The four pieces of furniture in the show are designed to go in corners, which is ironic given that few of Future Systems’ buildings ever include corners. The desk will be cut out of a single piece of marble. “When I was in Rome I loved the baroque sculptures in marble. I marvelled at how they did it: the finesse, the way the light picks up on a line, the way you can express something so soft with such a hard material.”

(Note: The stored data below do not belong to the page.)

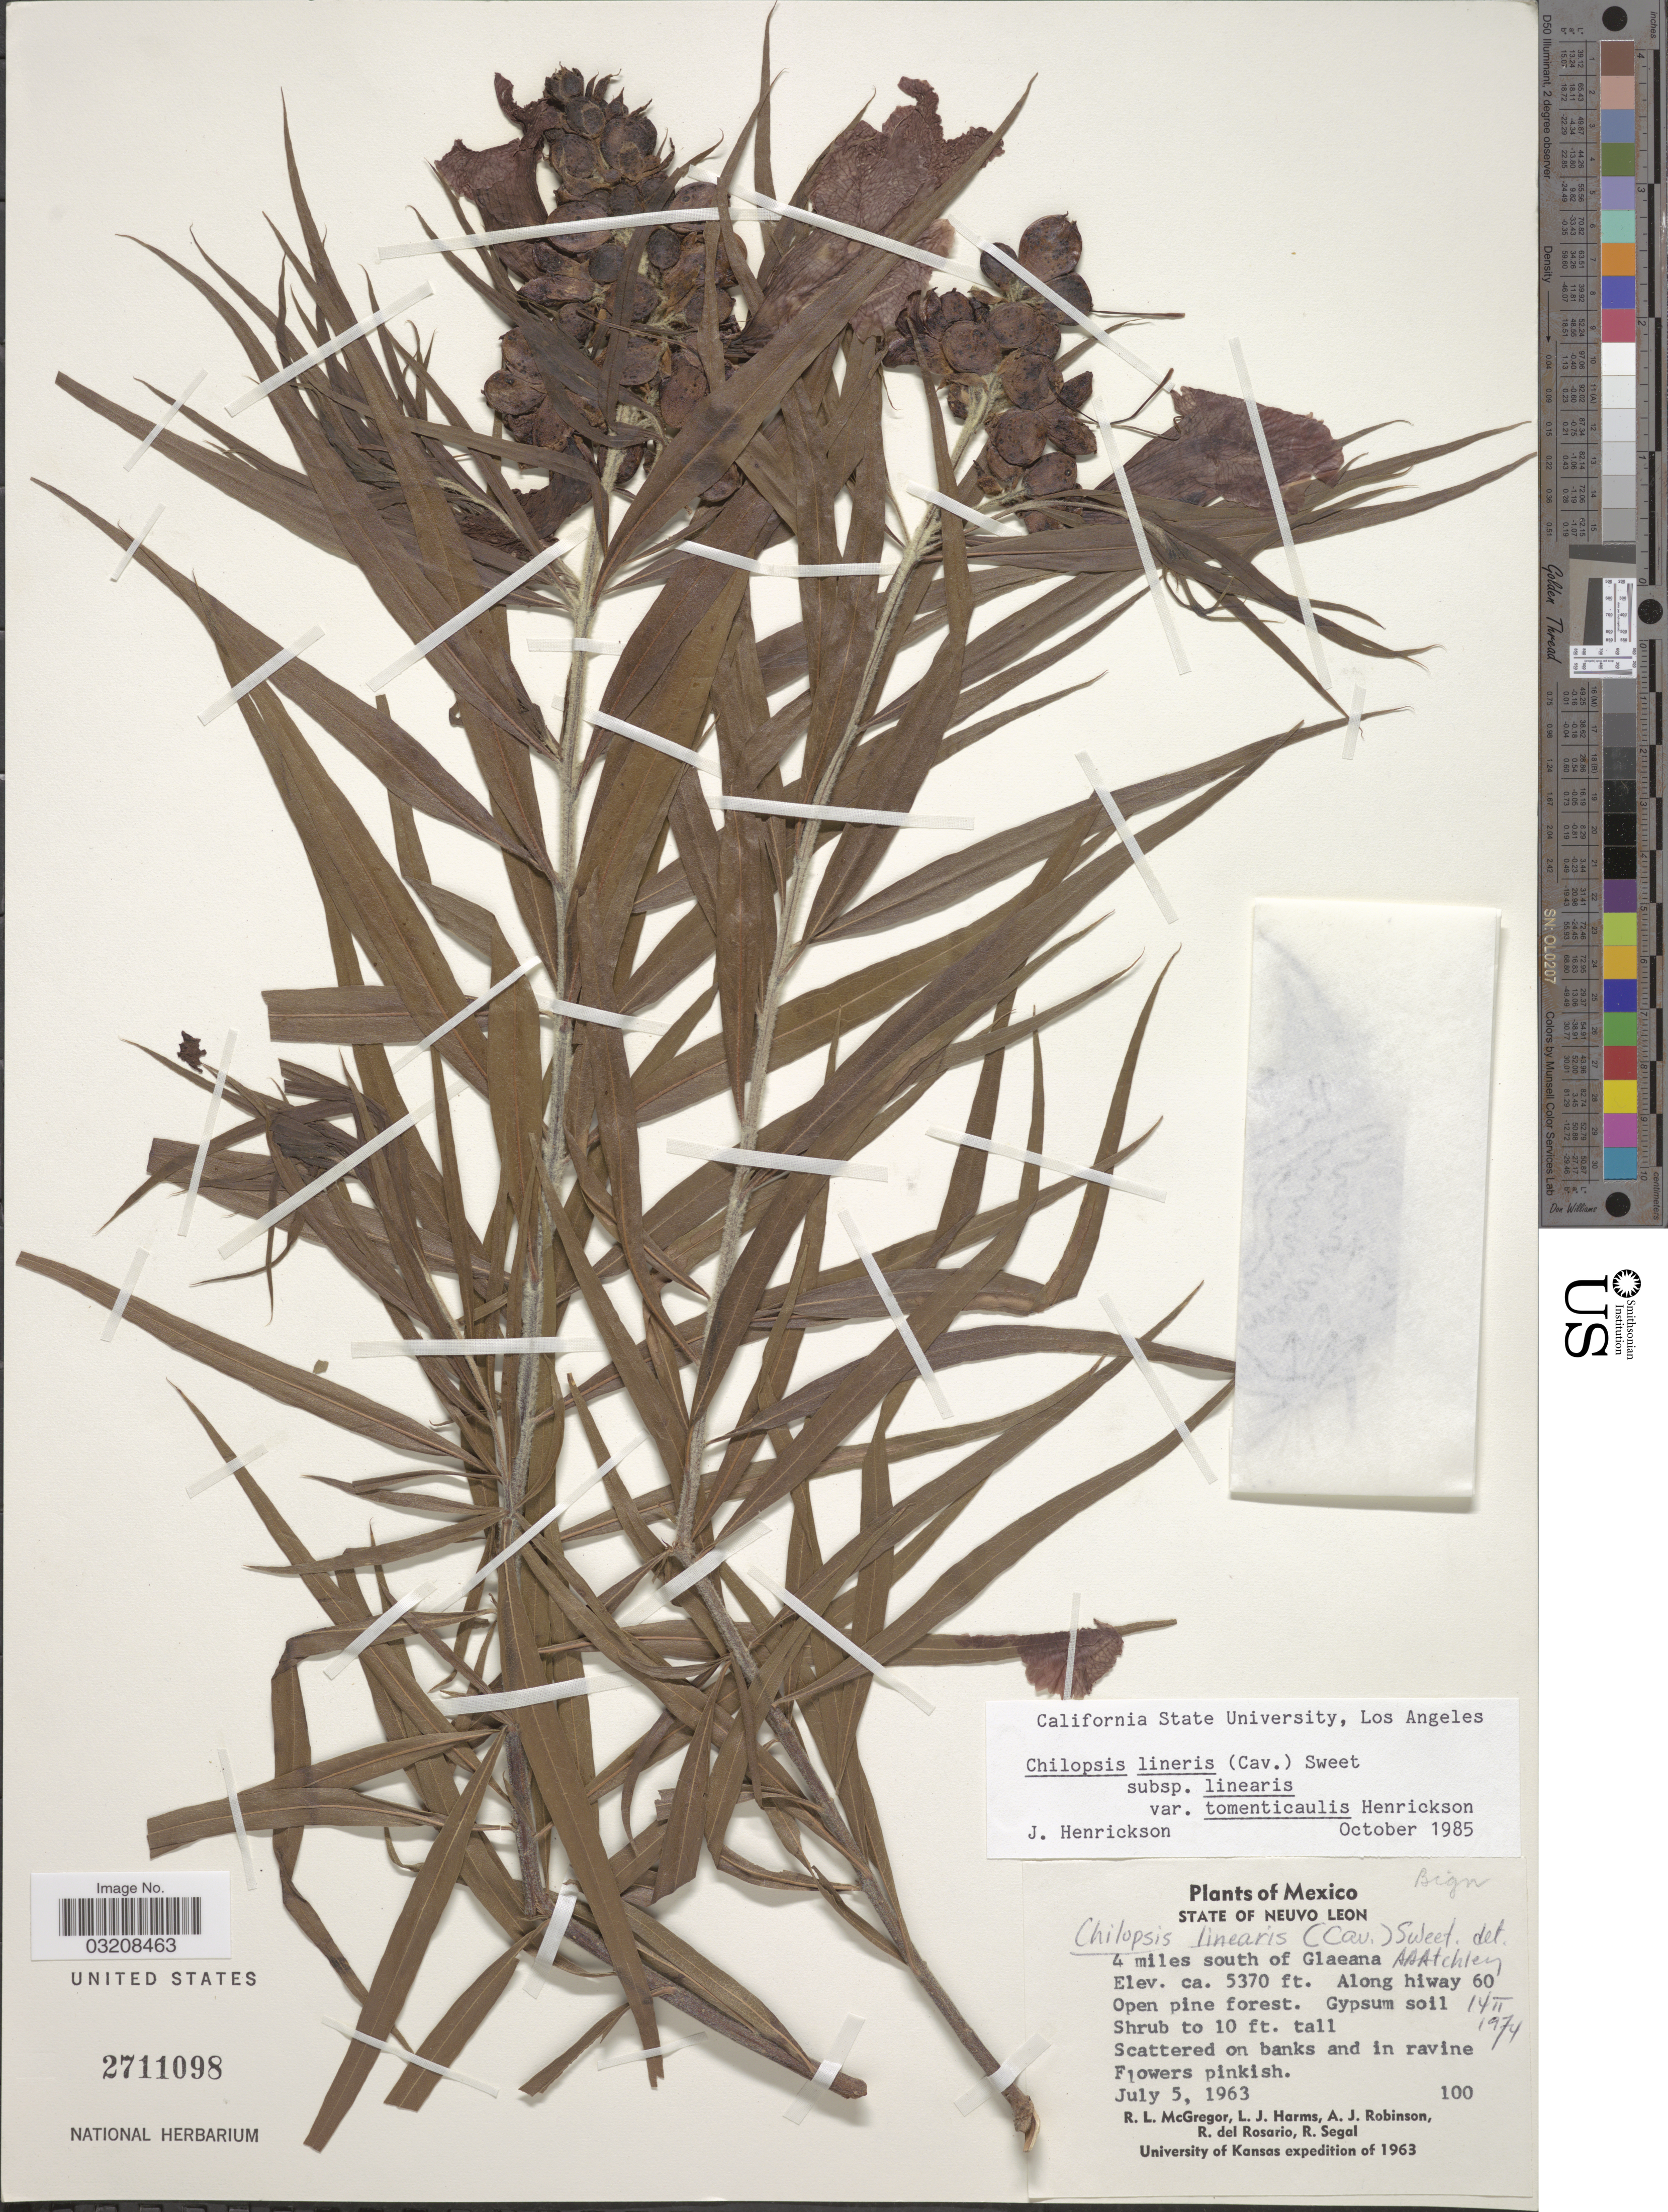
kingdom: Plantae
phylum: Tracheophyta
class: Magnoliopsida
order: Lamiales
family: Bignoniaceae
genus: Chilopsis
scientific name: Chilopsis linearis var. tomenticaulis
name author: Henrickson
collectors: R. McGregor, L. Harms, A. J. Robinson, R. del Rosario & R. Segal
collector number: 100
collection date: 1963-07-05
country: Mexico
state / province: Nuevo León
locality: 4 miles south of Glaeana. Along hiway 60.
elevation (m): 1637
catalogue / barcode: US 2711098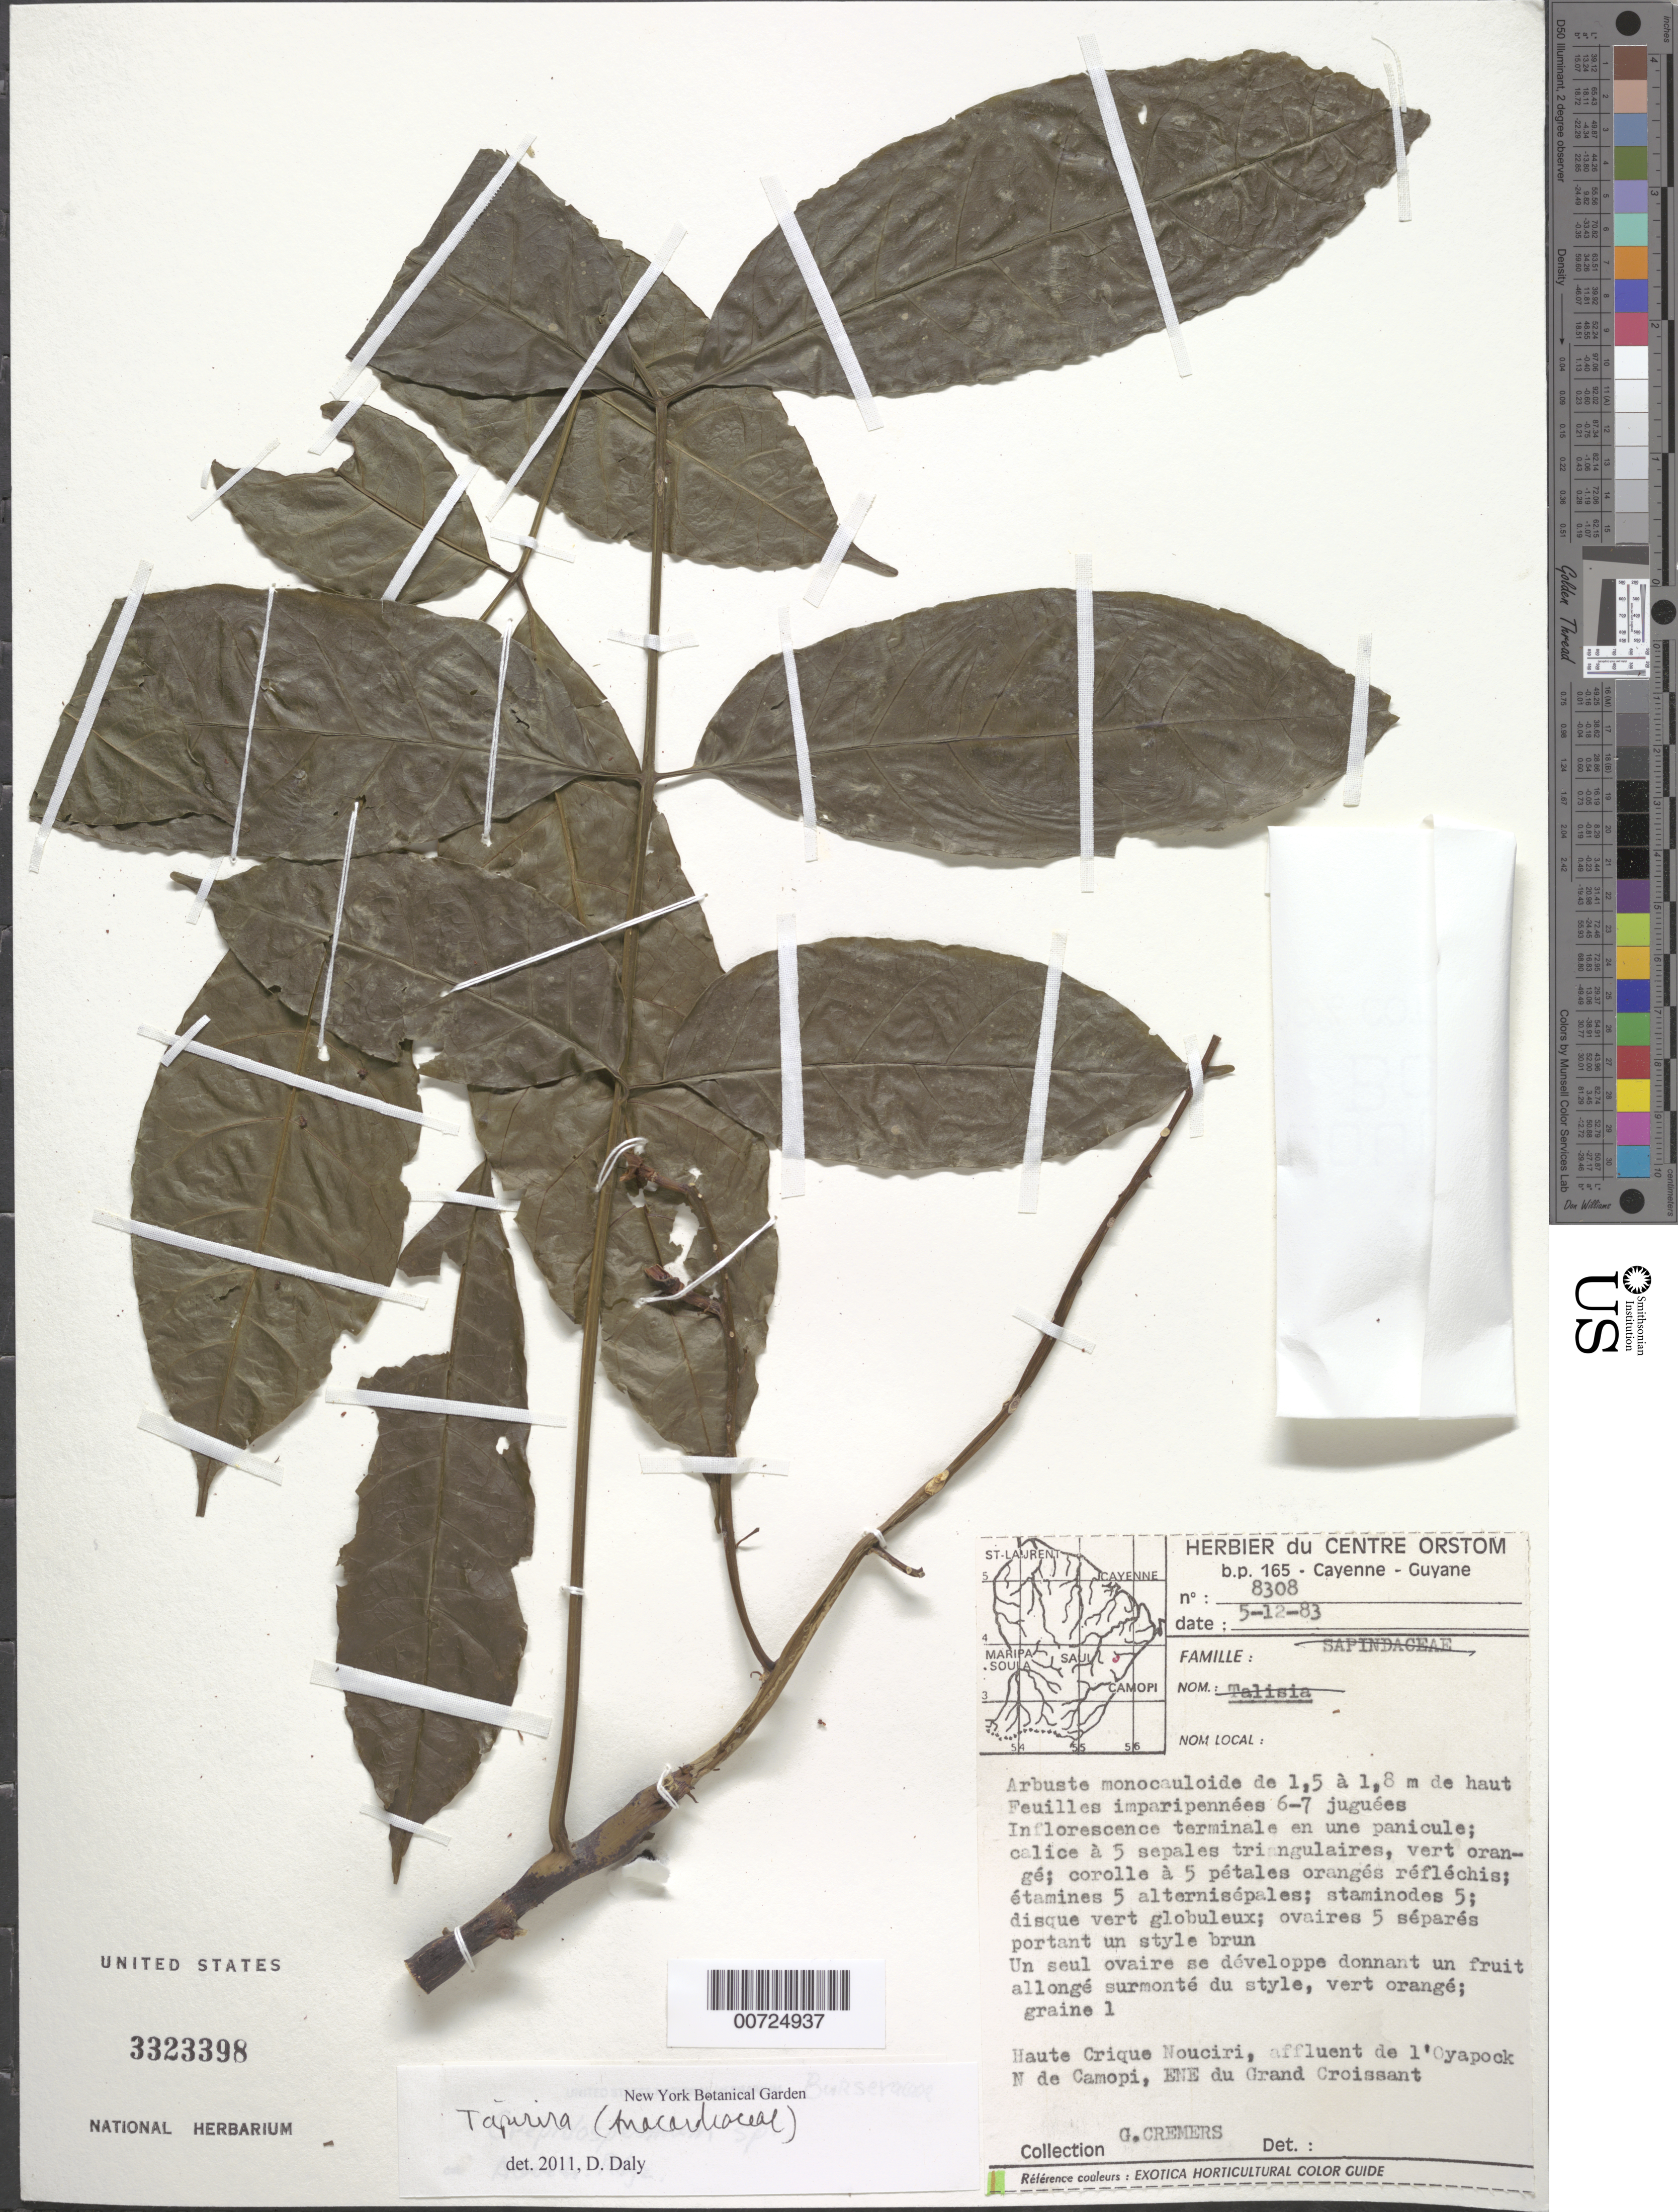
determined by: Mitchell, J. D.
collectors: G. Cremers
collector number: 8308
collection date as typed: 5-Dec-83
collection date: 1983-12-05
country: French Guiana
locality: Crique Nouciri, confluent de l'Oyapock N de Camopi, ENE du Grand Croissant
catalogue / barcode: US 3323398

The bench, which incidentally does not look very comfortable, is shaped like a figure of eight, a form that has since made an appearance in one of Levete’s current projects, the hotel and department store complex in Bangkok. This is the largest project Future Systems has ever taken on. “It’s very much a sort of loop form, which consists of a 25-storey hotel tower on top of an eight-storey department store. I wanted to avoid a sort of plinth and tower, but to merge it into a single form. And you can, I think, see the derivation from the bench.”
Levete is also working on a bridge in Dublin which appears to have very peculiar proportions. “It’s like a handkerchief – it’s almost wider than it is long. There will be two lanes of trams, two lanes of traffic and two lanes for bicycles and pedestrians. It came very much from this sort of line of thinking with furniture, about how you get the sag and how you articulate the central section, and how a plane in the middle should fold down to become a kind of viewing platform. It was interesting to see how much I referred to my furniture design when thinking about this commission.”
The Naples project, due for completion in 2009, has been designed in collaboration with Anish Kapoor. The brief was to create a fully functioning tube station that is in itself a work of art. “The two entrances to the subway are a response to their particular urban condition,” Levete explains. “With the backdrop of a mountain, the Università entrance in COR-TEN steel appears to have been pulled from the underground to create a powerful and almost primal form. The Traiano entrance has a more refined aluminium form which appears almost impossibly supported as it slips into the void below.”
The Università entrance looks daringly gynaecological. In fact the voluptuous curves and rolling bellies of many of her buildings appear to be distinctly feminine. “No, I wouldn’t say there’s been a feminisation of architecture, but I do think that after an era of hard edged modernism there is a bit of a backlash, and these smooth, curved forms with more fluid geometry are probably part of that. Also, it is only relatively recently that computer technology has made the design of these kinds of building possible.”
Levete is clearly ambitious and determined, and she is known among her peers as a networker, a talent that probably helps a great deal in her line of work. She also has bags of energy. Towards the end of our conversation, her teenage son rings, having arrived home from school with a minor leg injury. Levete switches into domestic mode, concerned that he won’t be able to go skating the following day, reassuring him that she’s now not going out to dinner, and that she’ll be home soon.
With visits to Bangkok roughly every other month, and trips to Dublin, Naples and Milan to fit in too, she seems to be juggling everything pretty well. “I do work long hours, and it’s very consuming emotionally,” she says. But the results are memorable. You may hate her buildings, but they are always interesting. You certainly cannot fail to notice them.